2. Define and cultivate a people-first culture that emphasizes total rewards, wellbeing and recognition
Leaders need to recognize how important trust and empathy are in driving better outcomes. Shifting from a “me” mindset to a co-created “we” mindset will unlock productivity and connection through teaming. Retailers can build trust through transparency and by measuring behaviors, attitudes, and outcomes from a variety of data sources. Understanding the metrics can then lead to more fully activating a sustainable “we” and “enterprise” mission, purpose and culture.

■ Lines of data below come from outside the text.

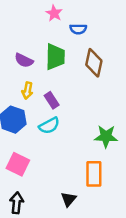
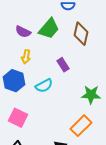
green trapezoid: (55, 57) -> (49, 29), turned 40
purple rectangle: (52, 100) -> (63, 65), moved
orange rectangle: (94, 174) -> (81, 126), turned 45

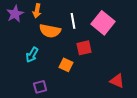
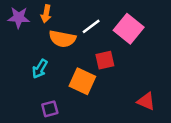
purple star: (15, 14) -> (19, 18), turned 30
white line: (73, 21) -> (91, 26), turned 63
orange square: (66, 65) -> (82, 81), size x1.5

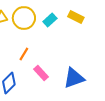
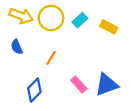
yellow rectangle: (76, 17) -> (109, 27), moved
pink rectangle: (41, 73) -> (79, 85), moved

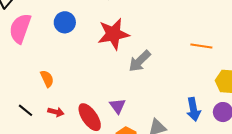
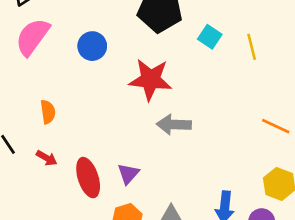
orange line: (201, 46) -> (276, 126), moved
gray arrow: (140, 61) -> (174, 125), turned 30

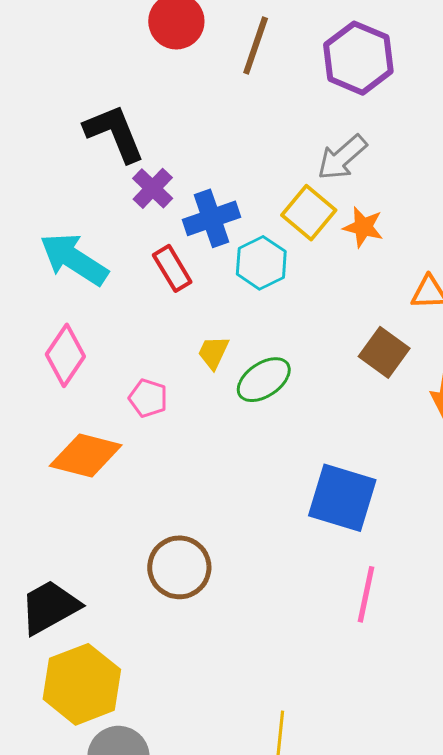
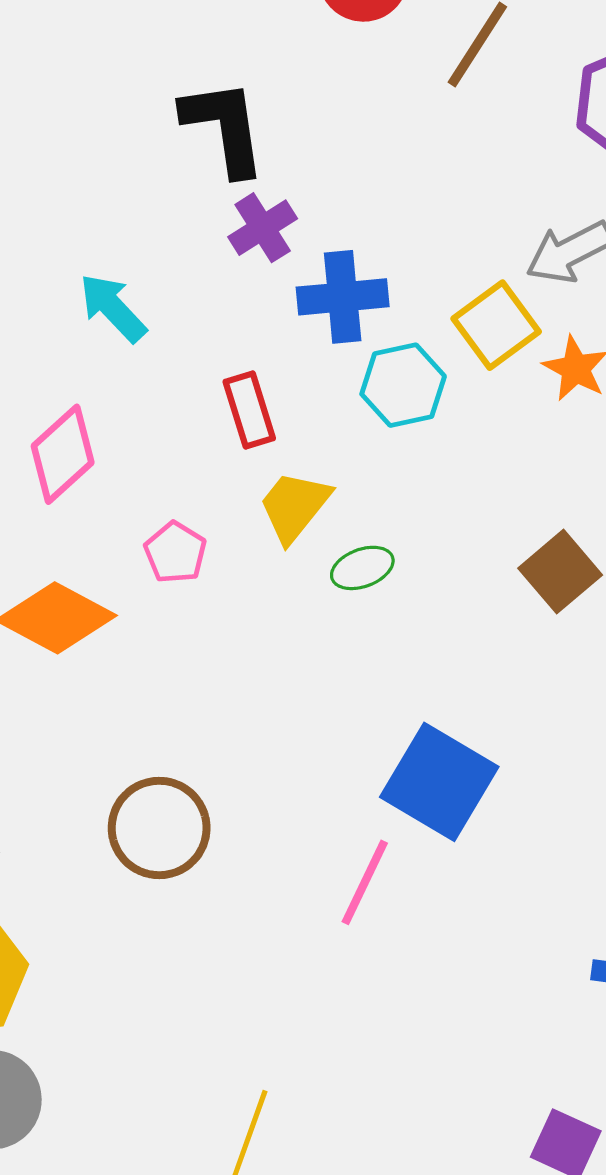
cyan arrow: (74, 259) -> (113, 308), size x0.7
red rectangle: (172, 268) -> (249, 410), moved
yellow trapezoid: (213, 352) -> (294, 506), size x1.4
green ellipse: (264, 380) -> (362, 568), size x0.7
pink line: (366, 594) -> (365, 882), moved

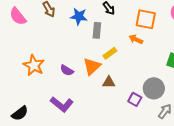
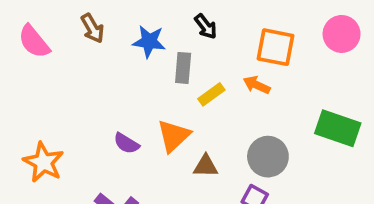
yellow rectangle: (110, 53) -> (211, 94), moved
orange star: (34, 65) -> (43, 162), moved
gray circle: (154, 88) -> (268, 157), moved

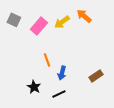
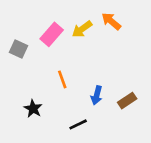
gray square: (14, 20) -> (19, 49), moved
blue arrow: (62, 73) -> (97, 95), moved
black star: (34, 87) -> (33, 109), moved

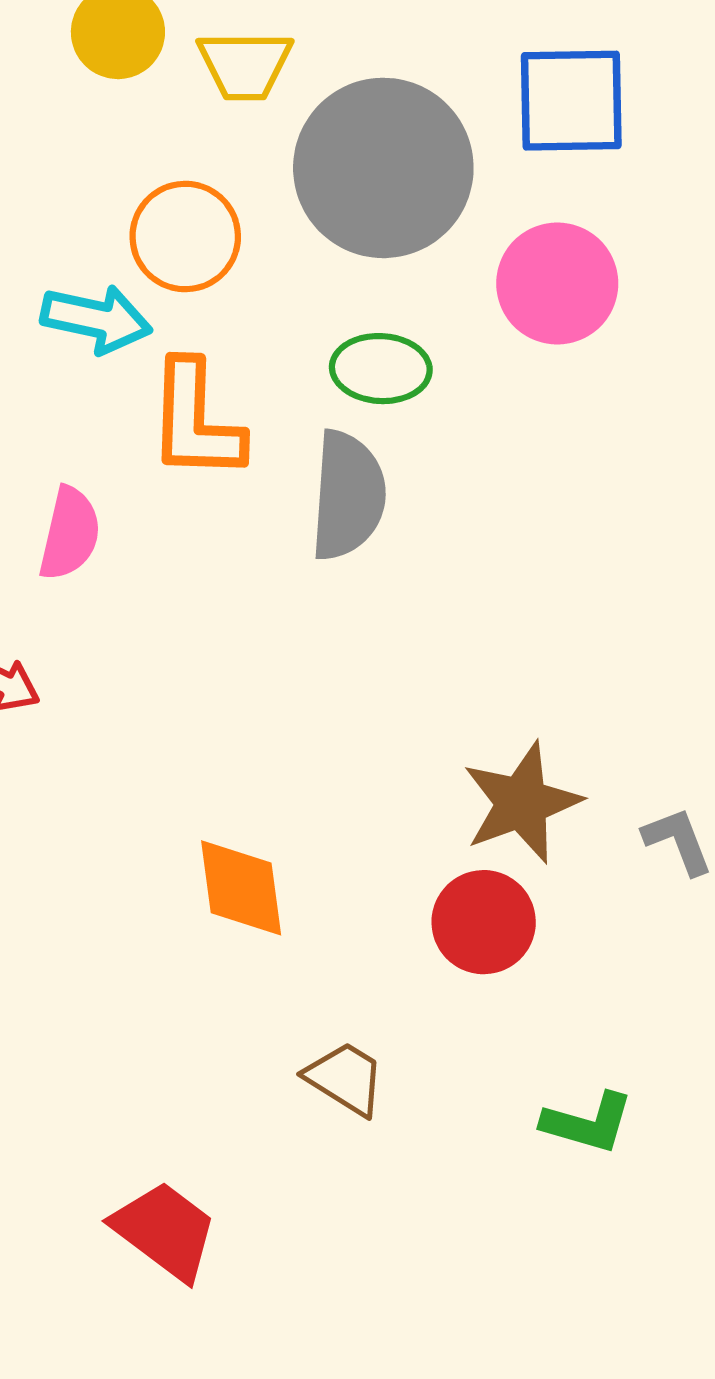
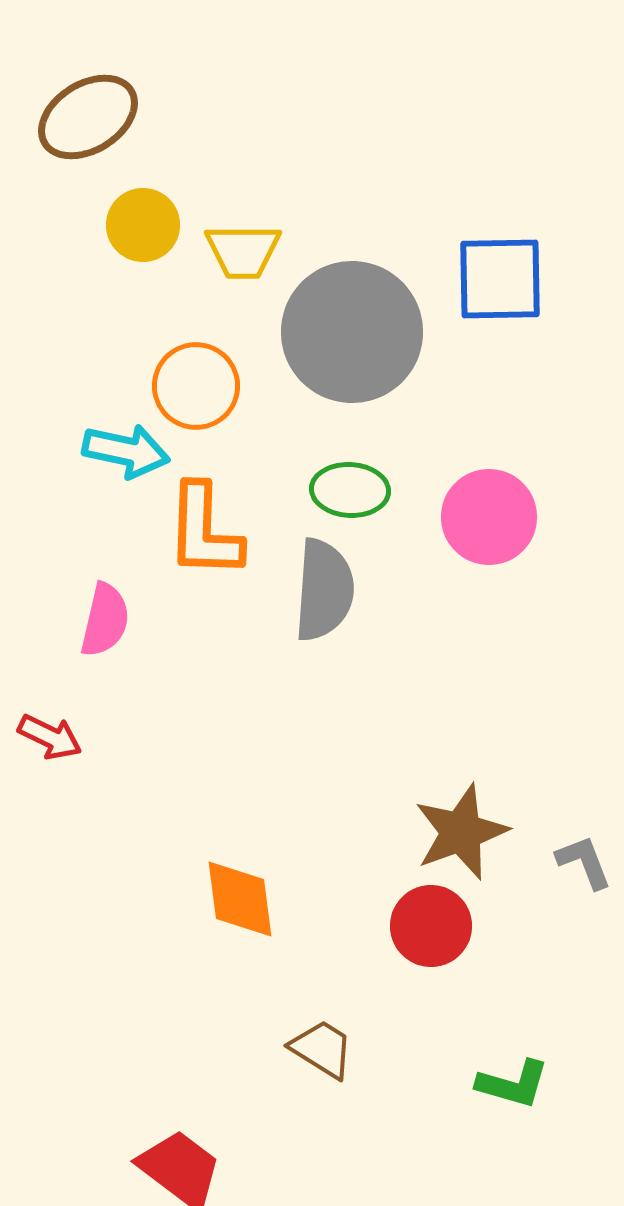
pink circle: (557, 283) -> (489, 517), moved

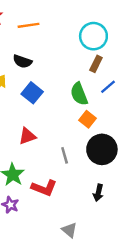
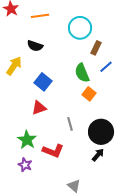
cyan circle: (93, 36) -> (80, 28), moved
blue square: (32, 93) -> (43, 82), moved
black circle: (102, 149) -> (101, 132), moved
black arrow: (98, 193) -> (98, 155), turned -152

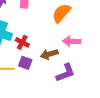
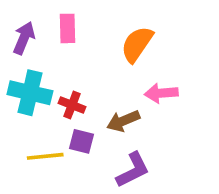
purple L-shape: (65, 73) -> (133, 170), moved

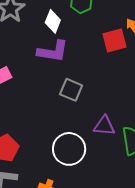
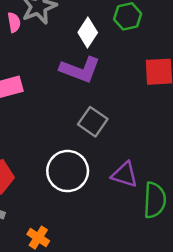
white circle: (69, 149) -> (68, 171), moved

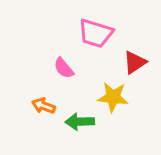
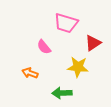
green arrow: (80, 122) -> (62, 93), moved

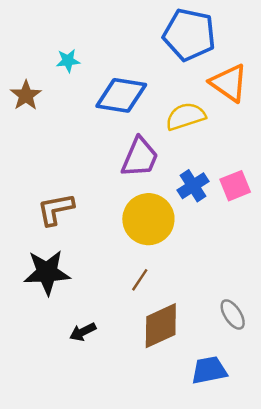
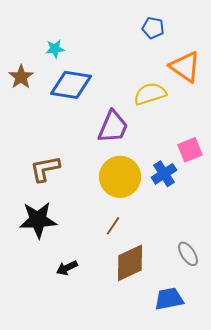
blue pentagon: (189, 35) -> (153, 28), size x0.5
blue diamond: (121, 95) -> (71, 85), moved
blue cross: (193, 186) -> (164, 174), moved

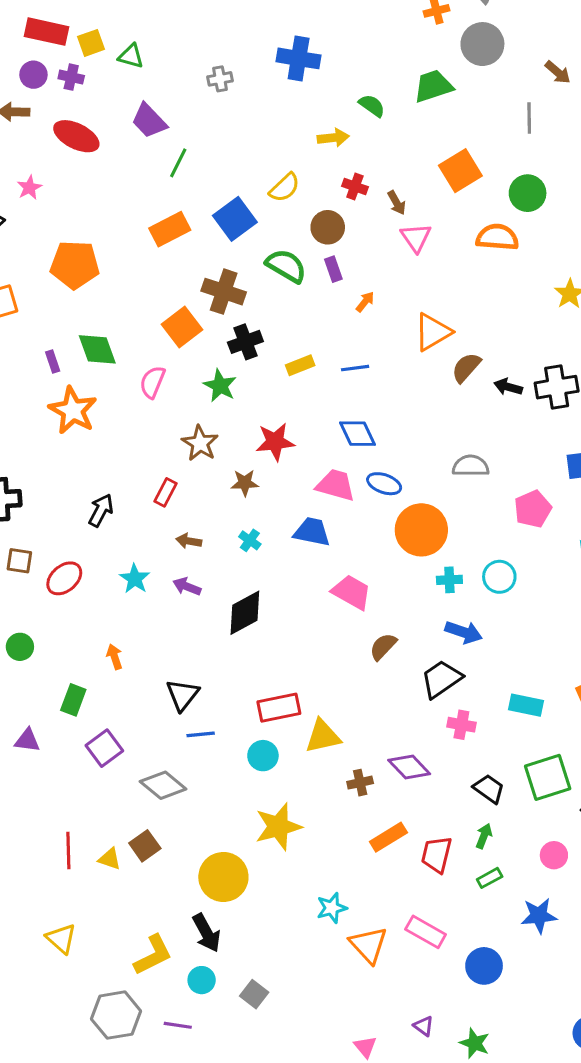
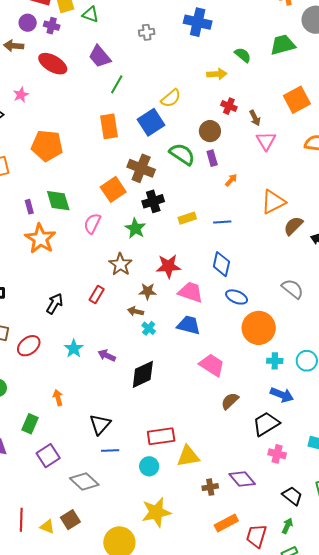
yellow semicircle: (285, 188) -> (171, 98), moved
orange rectangle: (170, 229) -> (109, 126), turned -75
blue diamond: (358, 434) -> (221, 264), turned 35
gray semicircle: (471, 466) -> (293, 289), turned 35
pink trapezoid: (336, 485) -> (191, 292), moved
brown arrow: (189, 541) -> (136, 311), moved

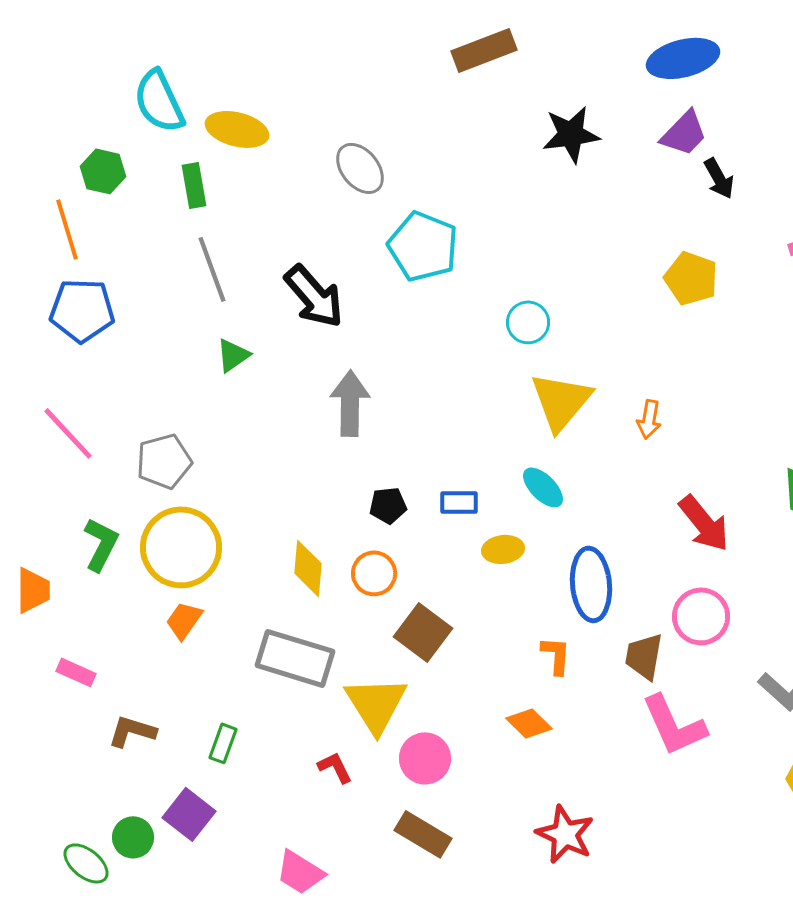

3. Elevate the “destination office” and workplace experience
Work flexibility is a baseline expectation in retail, with 40% of retail employees preferring working remotely two-to-three days a week and 30% wanting to be fully remote. Retailers should build touchpoints, technologies, and processes to customize hybrid work, learning and culture for this new normal. Real estate is not a primary driver for employee sentiment, but it does drive culture and productivity and intent to stay. A vibrant use of space with high-quality social and collaboration opportunities will increase ROI.
4. Adapt working patterns for the Great Rebalance
Retailers need to position themselves to deal with cyclical market challenges. At the same time, they need to understand that structural changes in employee priorities around total rewards, hybrid work, and overall culture require adaptation and resilience. Legacy talent strategy models and organizational structures aren’t built for this dynamic environment. Retail organizations that can pivot will find more opportunities to thrive, discovering and delivering enhanced consumer experiences and outcomes.
5. Prioritize people in the age of generative technology
Optimism around the potential of GenAI and the importance of a seamless user experience with technology represents an opportunity for retail employers and employees to co-create new expectations around benefits, capacity and safety. Technology won’t completely upend the structural talent issues retailers face, but to fully benefit from new tools, the workforce needs to be aware of the potential of these new tools. They also need to be trained and empowered to reimagine work in a way that embraces new capabilities, and still keeps humans at the center.
Retailers stand at an inflection point, where the decisions and actions of today will shape their future. The call to rebalance and re-energize the workforce isn't just about keeping pace with change—it's about near-infinite possibilities in an age of relentless transformation.